I really liked it when the world was gonna end.
Oh, sure! I was background terrified and in despair all the time.
But the thrill of being in on special knowledge—and about something so viscerally, painfully, literally life-or-death—was a long-term high like no other.
And it was a blessed partial relief from responsibility too, in this fallen, tragic world. Because while we were “called to be good stewards” of the earthly home God gave us, and while we were still called to preach and evangelize (the New Evangelization, anybody?) the Church and its Truth throughout the world, to all the corners of the earth…
If the world was predestined to end in an apocalypse someday, and it was going to be at some time when things were really unbearably bad on Earth and the Gospel had gotten a chance to be preached in all parts of the world (more or less…), it sounded like it could be soon.
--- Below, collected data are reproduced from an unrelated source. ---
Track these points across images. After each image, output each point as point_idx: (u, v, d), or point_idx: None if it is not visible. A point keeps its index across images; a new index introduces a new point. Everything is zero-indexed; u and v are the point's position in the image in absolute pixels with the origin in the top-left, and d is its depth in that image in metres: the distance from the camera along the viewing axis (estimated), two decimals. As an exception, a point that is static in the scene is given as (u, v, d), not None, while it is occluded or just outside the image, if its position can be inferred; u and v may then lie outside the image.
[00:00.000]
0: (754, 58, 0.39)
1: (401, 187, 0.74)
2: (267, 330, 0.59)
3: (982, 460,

What with the way the world was rapidly sliding further and further under the total dominion of Satan and his forces, evil present everywhere, not even Church schools or pulpit homilies free of corruption and heresy, and all. And when Obama was elected president, boy, he might even be the Anti-Christ! That was the first presidential election I ever paid attention to.
On the night the election results were released, I, a child, wrote in one of my very first journals:
May God have mercy on us. Obama has been elected president. I am so scared of what is to come.
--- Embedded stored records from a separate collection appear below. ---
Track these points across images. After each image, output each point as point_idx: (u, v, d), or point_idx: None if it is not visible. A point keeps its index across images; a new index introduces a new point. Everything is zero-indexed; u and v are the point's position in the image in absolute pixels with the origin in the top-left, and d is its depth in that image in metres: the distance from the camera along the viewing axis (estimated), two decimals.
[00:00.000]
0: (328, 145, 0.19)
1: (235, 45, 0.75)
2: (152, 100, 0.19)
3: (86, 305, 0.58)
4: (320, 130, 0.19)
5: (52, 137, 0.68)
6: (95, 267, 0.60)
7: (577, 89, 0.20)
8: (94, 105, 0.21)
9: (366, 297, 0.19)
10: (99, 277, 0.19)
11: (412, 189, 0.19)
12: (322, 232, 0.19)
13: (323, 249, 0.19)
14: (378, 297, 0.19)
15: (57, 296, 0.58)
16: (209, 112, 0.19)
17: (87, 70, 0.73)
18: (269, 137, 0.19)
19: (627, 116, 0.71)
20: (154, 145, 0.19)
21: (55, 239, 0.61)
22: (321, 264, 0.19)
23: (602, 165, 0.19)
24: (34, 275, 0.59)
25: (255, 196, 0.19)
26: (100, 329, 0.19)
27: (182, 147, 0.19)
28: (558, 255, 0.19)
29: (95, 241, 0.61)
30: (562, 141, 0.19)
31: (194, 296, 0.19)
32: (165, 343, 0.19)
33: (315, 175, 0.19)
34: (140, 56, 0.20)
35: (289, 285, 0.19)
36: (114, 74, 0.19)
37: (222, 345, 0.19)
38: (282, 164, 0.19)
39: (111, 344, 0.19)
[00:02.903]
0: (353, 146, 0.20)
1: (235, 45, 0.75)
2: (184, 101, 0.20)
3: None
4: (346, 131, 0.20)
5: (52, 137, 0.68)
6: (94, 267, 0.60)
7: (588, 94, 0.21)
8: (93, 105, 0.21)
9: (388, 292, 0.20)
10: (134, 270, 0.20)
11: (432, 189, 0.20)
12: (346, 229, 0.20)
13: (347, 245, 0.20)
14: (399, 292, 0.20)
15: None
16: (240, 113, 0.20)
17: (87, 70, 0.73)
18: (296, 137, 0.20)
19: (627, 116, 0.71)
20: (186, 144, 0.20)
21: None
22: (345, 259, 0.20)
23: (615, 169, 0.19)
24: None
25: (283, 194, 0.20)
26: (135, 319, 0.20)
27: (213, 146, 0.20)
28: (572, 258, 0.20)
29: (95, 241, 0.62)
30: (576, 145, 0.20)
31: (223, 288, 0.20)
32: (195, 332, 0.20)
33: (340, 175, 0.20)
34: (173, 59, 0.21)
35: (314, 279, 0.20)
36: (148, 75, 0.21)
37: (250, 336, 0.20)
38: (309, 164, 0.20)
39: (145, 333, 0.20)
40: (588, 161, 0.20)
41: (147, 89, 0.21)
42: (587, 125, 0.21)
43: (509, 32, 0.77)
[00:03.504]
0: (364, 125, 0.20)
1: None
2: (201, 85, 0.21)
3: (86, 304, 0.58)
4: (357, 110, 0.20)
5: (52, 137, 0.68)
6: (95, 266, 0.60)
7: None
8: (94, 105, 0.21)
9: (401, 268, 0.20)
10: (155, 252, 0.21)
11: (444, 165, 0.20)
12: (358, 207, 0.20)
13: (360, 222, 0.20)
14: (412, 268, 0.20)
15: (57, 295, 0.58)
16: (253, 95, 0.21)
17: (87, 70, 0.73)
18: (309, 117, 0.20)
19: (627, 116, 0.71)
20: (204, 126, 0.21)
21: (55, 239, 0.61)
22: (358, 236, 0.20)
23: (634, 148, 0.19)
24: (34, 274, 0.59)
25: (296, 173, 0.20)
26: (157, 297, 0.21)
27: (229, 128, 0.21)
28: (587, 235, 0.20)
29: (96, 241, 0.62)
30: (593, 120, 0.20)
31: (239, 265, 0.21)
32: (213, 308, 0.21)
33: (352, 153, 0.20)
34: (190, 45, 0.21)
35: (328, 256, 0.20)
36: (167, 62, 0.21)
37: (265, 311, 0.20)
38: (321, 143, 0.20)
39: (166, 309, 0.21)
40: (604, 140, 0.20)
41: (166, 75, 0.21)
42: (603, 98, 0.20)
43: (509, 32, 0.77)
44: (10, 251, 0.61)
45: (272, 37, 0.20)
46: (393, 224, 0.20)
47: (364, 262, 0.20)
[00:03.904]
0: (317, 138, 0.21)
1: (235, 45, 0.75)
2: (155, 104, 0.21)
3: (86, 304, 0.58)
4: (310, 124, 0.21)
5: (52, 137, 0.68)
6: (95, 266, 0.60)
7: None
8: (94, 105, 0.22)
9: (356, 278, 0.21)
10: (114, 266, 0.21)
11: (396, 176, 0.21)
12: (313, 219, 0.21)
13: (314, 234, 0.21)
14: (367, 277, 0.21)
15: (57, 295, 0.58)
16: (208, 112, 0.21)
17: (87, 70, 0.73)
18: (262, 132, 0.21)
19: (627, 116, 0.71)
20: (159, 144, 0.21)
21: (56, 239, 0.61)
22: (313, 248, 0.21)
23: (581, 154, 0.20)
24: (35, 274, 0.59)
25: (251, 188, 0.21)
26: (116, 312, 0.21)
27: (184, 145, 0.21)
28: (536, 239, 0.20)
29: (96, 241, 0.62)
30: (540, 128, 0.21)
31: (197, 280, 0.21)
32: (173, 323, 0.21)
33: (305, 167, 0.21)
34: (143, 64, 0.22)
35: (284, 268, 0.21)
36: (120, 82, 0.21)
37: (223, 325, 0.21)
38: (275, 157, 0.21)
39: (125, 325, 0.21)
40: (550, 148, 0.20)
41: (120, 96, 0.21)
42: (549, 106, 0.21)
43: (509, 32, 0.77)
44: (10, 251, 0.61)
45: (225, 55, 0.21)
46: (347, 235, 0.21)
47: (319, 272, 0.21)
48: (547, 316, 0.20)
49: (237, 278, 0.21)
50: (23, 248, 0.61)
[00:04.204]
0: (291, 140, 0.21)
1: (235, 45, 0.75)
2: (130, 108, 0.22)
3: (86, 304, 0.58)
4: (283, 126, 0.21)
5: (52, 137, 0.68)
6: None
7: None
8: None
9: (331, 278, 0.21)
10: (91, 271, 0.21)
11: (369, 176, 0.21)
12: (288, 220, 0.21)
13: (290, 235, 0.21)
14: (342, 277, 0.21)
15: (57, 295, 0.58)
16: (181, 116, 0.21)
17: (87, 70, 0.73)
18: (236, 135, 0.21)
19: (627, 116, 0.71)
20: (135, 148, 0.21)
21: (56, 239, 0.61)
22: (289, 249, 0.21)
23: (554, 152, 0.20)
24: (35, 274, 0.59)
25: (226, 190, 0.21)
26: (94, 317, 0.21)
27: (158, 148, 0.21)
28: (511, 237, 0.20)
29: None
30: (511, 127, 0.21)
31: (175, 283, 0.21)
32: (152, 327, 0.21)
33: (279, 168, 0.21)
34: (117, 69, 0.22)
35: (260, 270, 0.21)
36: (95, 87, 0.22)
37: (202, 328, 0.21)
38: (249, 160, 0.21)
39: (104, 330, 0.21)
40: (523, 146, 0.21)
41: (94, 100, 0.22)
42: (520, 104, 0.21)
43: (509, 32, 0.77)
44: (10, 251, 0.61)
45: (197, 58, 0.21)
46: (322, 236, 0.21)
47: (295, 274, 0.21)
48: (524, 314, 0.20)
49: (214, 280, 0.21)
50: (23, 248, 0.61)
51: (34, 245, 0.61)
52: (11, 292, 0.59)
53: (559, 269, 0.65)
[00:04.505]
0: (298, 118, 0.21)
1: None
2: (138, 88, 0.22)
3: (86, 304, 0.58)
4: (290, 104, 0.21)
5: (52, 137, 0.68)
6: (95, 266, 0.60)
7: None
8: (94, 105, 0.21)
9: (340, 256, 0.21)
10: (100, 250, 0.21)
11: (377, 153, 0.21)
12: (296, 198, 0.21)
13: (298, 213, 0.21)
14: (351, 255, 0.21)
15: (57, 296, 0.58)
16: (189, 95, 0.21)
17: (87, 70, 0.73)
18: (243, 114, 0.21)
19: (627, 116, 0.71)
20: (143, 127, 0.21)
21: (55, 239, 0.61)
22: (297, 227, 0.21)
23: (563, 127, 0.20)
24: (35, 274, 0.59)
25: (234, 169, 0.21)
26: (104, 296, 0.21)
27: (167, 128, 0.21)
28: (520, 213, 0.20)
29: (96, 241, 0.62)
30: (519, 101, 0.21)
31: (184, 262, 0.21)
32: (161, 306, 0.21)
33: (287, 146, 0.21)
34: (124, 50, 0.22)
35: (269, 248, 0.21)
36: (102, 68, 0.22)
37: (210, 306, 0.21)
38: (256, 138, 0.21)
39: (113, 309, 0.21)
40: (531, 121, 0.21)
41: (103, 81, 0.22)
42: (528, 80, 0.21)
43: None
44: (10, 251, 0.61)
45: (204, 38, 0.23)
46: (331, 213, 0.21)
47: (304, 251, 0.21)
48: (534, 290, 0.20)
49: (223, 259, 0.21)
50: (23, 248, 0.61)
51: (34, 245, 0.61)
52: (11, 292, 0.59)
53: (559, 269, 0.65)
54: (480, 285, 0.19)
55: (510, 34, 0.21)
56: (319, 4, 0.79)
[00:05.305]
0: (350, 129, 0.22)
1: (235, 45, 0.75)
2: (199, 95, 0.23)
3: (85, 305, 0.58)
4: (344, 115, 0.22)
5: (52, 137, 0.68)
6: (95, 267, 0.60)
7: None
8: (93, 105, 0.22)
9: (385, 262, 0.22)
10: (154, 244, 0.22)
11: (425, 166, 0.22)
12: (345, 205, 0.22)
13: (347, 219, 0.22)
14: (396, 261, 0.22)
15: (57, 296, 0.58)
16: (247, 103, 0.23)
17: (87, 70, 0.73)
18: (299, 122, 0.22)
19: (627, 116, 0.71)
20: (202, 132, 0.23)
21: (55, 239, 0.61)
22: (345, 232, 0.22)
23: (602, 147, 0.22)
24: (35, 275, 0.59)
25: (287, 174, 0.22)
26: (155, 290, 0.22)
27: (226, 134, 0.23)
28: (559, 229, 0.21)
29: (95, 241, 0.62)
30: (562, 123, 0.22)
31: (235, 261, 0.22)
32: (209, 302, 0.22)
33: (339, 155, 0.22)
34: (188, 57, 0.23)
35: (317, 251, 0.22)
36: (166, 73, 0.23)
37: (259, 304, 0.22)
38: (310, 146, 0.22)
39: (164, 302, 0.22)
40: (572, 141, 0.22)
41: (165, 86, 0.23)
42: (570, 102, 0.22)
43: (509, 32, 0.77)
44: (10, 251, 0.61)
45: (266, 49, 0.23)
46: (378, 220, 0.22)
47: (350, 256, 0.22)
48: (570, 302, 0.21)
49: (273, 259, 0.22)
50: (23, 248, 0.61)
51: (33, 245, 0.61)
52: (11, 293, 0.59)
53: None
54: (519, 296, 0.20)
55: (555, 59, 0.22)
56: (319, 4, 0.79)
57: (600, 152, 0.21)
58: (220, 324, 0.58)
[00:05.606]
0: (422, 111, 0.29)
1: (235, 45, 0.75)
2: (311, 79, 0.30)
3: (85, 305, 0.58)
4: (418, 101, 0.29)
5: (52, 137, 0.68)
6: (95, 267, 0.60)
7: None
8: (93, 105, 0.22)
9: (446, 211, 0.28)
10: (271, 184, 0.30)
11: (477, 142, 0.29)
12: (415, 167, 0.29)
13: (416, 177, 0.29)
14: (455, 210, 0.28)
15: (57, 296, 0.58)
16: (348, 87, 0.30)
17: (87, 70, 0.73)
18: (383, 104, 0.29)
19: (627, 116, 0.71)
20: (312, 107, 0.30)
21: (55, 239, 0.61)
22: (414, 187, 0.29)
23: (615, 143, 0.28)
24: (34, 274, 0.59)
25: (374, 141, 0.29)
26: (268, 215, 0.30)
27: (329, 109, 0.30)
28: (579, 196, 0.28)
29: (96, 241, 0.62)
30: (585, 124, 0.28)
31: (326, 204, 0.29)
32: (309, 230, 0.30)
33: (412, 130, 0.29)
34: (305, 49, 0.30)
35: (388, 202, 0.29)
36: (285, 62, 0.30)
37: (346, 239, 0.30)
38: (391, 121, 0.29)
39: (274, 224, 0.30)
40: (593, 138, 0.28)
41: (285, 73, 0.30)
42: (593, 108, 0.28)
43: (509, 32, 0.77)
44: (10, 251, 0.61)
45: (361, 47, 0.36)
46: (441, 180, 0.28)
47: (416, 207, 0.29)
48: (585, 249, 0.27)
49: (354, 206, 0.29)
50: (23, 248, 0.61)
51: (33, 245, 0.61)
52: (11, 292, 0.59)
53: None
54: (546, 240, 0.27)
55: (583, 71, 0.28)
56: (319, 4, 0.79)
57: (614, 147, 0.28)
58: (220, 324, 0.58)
News media and magazines told me Obama wasn’t a US citizen. That he was Muslim. That he was a communist plant. That he was evil. That he wanted to usher in an age of more attacks on religion and Truth than ever existed before. That it would lead to religious civil war, that we would die martyrs in our churches, in our schools, that I should prepare to be another Cassie Bernall, that I should expect porch bombs and the secular Satanic takeover of our government. That he might be the Anti-Christ. That it might finally, at last, be the end of this evil, evil world. That all the evil forces in the world were getting their way. That I, and every person I loved, was probably doomed.
If the world was already predestined to end, and probably soon—
—maybe I didn’t need to be as worried about caring for the world, other humans, or any collective long-term survival.
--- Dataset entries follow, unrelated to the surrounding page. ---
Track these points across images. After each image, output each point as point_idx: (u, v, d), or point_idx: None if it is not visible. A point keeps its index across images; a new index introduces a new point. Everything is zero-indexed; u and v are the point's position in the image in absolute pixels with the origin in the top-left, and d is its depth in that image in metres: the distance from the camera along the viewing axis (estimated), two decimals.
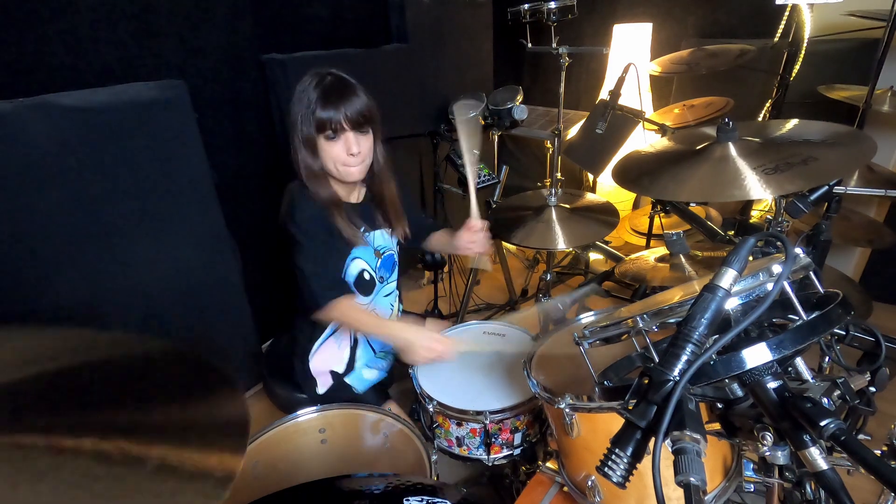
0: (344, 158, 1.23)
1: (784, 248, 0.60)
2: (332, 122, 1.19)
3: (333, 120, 1.19)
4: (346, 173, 1.26)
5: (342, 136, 1.22)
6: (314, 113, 1.19)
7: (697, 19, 2.84)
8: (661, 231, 1.51)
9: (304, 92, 1.21)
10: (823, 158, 0.97)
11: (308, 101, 1.19)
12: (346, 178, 1.28)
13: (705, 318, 0.56)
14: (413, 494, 0.92)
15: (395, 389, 1.55)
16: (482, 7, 2.94)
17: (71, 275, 1.46)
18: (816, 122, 1.13)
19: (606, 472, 0.54)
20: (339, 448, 1.30)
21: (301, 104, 1.20)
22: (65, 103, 1.37)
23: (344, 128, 1.21)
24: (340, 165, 1.25)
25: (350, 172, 1.26)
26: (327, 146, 1.23)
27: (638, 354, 0.83)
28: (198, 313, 1.82)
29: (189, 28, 1.73)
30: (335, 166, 1.25)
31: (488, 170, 2.21)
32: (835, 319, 0.63)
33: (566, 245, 1.66)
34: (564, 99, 1.88)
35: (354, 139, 1.22)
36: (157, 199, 1.62)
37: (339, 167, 1.25)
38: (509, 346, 1.47)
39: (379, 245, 1.43)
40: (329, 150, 1.23)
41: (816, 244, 1.20)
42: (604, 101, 1.68)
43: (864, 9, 1.87)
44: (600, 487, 0.97)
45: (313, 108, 1.19)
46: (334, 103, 1.19)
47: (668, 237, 1.31)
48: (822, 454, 0.55)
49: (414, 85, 2.56)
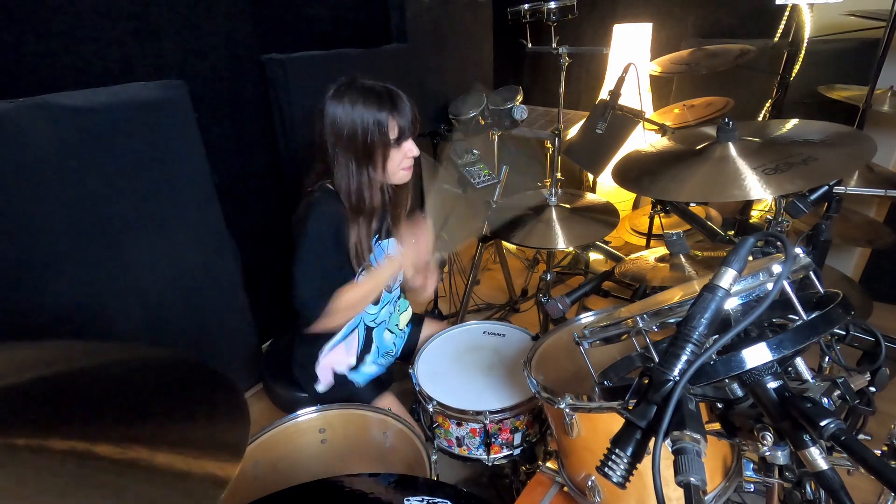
0: (405, 163, 1.30)
1: (784, 248, 0.60)
2: (405, 129, 1.25)
3: (407, 127, 1.25)
4: (404, 176, 1.32)
5: (406, 142, 1.27)
6: (388, 124, 1.22)
7: (697, 19, 2.84)
8: (661, 231, 1.51)
9: (359, 108, 1.21)
10: (823, 158, 0.97)
11: (373, 114, 1.21)
12: (401, 181, 1.34)
13: (705, 318, 0.56)
14: (413, 494, 0.92)
15: (395, 389, 1.55)
16: (482, 7, 2.94)
17: (71, 275, 1.46)
18: (816, 122, 1.13)
19: (606, 472, 0.54)
20: (339, 448, 1.30)
21: (360, 119, 1.21)
22: (65, 103, 1.37)
23: (409, 134, 1.27)
24: (401, 170, 1.30)
25: (407, 175, 1.33)
26: (393, 153, 1.26)
27: (638, 354, 0.83)
28: (198, 313, 1.82)
29: (189, 28, 1.73)
30: (395, 172, 1.30)
31: (488, 170, 2.21)
32: (835, 319, 0.63)
33: (566, 245, 1.66)
34: (564, 99, 1.88)
35: (413, 143, 1.29)
36: (158, 199, 1.62)
37: (400, 172, 1.30)
38: (509, 345, 1.47)
39: (391, 253, 1.43)
40: (395, 158, 1.27)
41: (816, 244, 1.20)
42: (604, 101, 1.68)
43: (864, 9, 1.87)
44: (600, 487, 0.97)
45: (386, 120, 1.21)
46: (404, 111, 1.24)
47: (668, 237, 1.31)
48: (822, 454, 0.55)
49: (414, 85, 2.56)
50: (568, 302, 1.34)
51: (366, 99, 1.21)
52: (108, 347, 0.76)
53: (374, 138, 1.22)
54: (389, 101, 1.22)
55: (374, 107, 1.21)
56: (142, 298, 1.64)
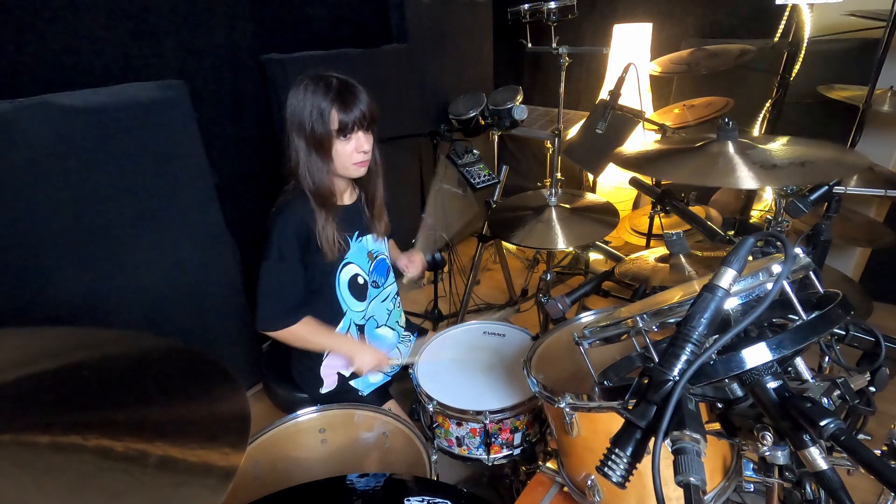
0: (356, 157, 1.29)
1: (784, 247, 0.59)
2: (349, 123, 1.24)
3: (350, 121, 1.24)
4: (354, 171, 1.32)
5: (354, 135, 1.26)
6: (330, 114, 1.22)
7: (697, 19, 2.84)
8: (661, 231, 1.51)
9: (308, 96, 1.22)
10: (820, 161, 0.97)
11: (318, 103, 1.21)
12: (353, 175, 1.33)
13: (705, 318, 0.56)
14: (413, 494, 0.92)
15: (395, 389, 1.55)
16: (482, 7, 2.94)
17: (71, 274, 1.46)
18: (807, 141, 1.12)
19: (606, 472, 0.54)
20: (339, 448, 1.30)
21: (308, 107, 1.22)
22: (65, 103, 1.37)
23: (356, 128, 1.25)
24: (351, 165, 1.29)
25: (359, 170, 1.32)
26: (340, 146, 1.26)
27: (638, 354, 0.83)
28: (198, 313, 1.82)
29: (189, 28, 1.73)
30: (346, 165, 1.29)
31: (488, 170, 2.21)
32: (835, 319, 0.63)
33: (566, 245, 1.66)
34: (564, 99, 1.88)
35: (364, 138, 1.28)
36: (157, 199, 1.62)
37: (350, 166, 1.30)
38: (509, 345, 1.47)
39: (372, 248, 1.44)
40: (342, 150, 1.27)
41: (816, 244, 1.20)
42: (604, 101, 1.68)
43: (864, 9, 1.87)
44: (600, 487, 0.97)
45: (328, 110, 1.22)
46: (350, 104, 1.23)
47: (668, 237, 1.31)
48: (821, 454, 0.55)
49: (414, 85, 2.56)
50: (568, 302, 1.33)
51: (315, 87, 1.22)
52: (108, 336, 0.76)
53: (317, 127, 1.22)
54: (335, 93, 1.21)
55: (320, 95, 1.21)
56: (141, 298, 1.64)
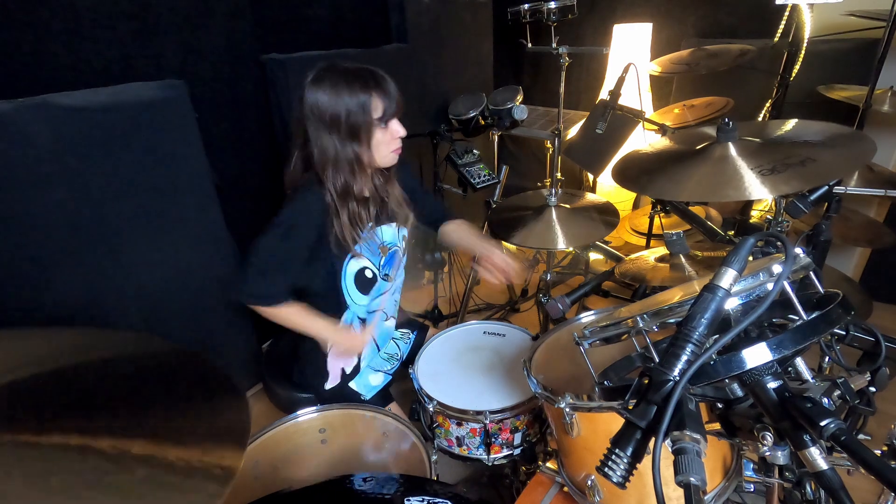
0: (394, 144, 1.26)
1: (784, 248, 0.60)
2: (388, 110, 1.21)
3: (391, 105, 1.21)
4: (392, 159, 1.29)
5: (390, 121, 1.23)
6: (371, 103, 1.18)
7: (697, 19, 2.84)
8: (661, 231, 1.51)
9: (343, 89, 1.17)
10: (821, 160, 0.97)
11: (356, 94, 1.18)
12: (390, 163, 1.30)
13: (705, 318, 0.56)
14: (413, 494, 0.92)
15: (395, 389, 1.55)
16: (482, 7, 2.94)
17: (71, 275, 1.46)
18: (816, 123, 1.13)
19: (606, 472, 0.54)
20: (339, 448, 1.30)
21: (345, 100, 1.17)
22: (65, 103, 1.37)
23: (394, 114, 1.23)
24: (389, 152, 1.27)
25: (395, 157, 1.29)
26: (379, 133, 1.23)
27: (638, 354, 0.83)
28: (198, 313, 1.82)
29: (189, 28, 1.73)
30: (384, 154, 1.26)
31: (488, 170, 2.21)
32: (835, 319, 0.63)
33: (566, 245, 1.66)
34: (564, 99, 1.88)
35: (398, 124, 1.25)
36: (157, 200, 1.61)
37: (389, 154, 1.27)
38: (509, 345, 1.47)
39: (386, 241, 1.41)
40: (381, 138, 1.24)
41: (816, 244, 1.20)
42: (604, 101, 1.68)
43: (864, 9, 1.87)
44: (600, 487, 0.97)
45: (369, 100, 1.18)
46: (387, 90, 1.20)
47: (668, 237, 1.31)
48: (822, 454, 0.55)
49: (414, 85, 2.56)
50: (568, 302, 1.33)
51: (348, 80, 1.18)
52: (109, 338, 0.76)
53: (359, 120, 1.18)
54: (373, 80, 1.19)
55: (358, 87, 1.18)
56: (141, 298, 1.64)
It felt like the partial easing of a burden, a lessening of responsibility. A comfort of knowing that the worst it could possibly get would only matter for a little while, and then it wouldn’t matter in the end, and either way it would be out of my hands.
I didn’t want to live in the end times. But I sure believed I was supposed to look forward to them (with hope! anticipate with hope and awe!).
I daydreamed about what a relief it would be to finally let down my secular-vs-religious guard once the end times were finally here. It was so much easier, as I learned about horrors in the world, to believe that there would be an ultimate apocalypse that wiped it all clear off the map. It wouldn’t be my problem. It was so convenient to trust in the ultimate End Times. Even when they scared me out of my mind.
It’s hard, losing the comfort, even while I work hard on losing the terror. They’re so intertwined. Some days, I don’t know how to begin unwinding them. I hope that in the future I look back and feel like they never connected at all.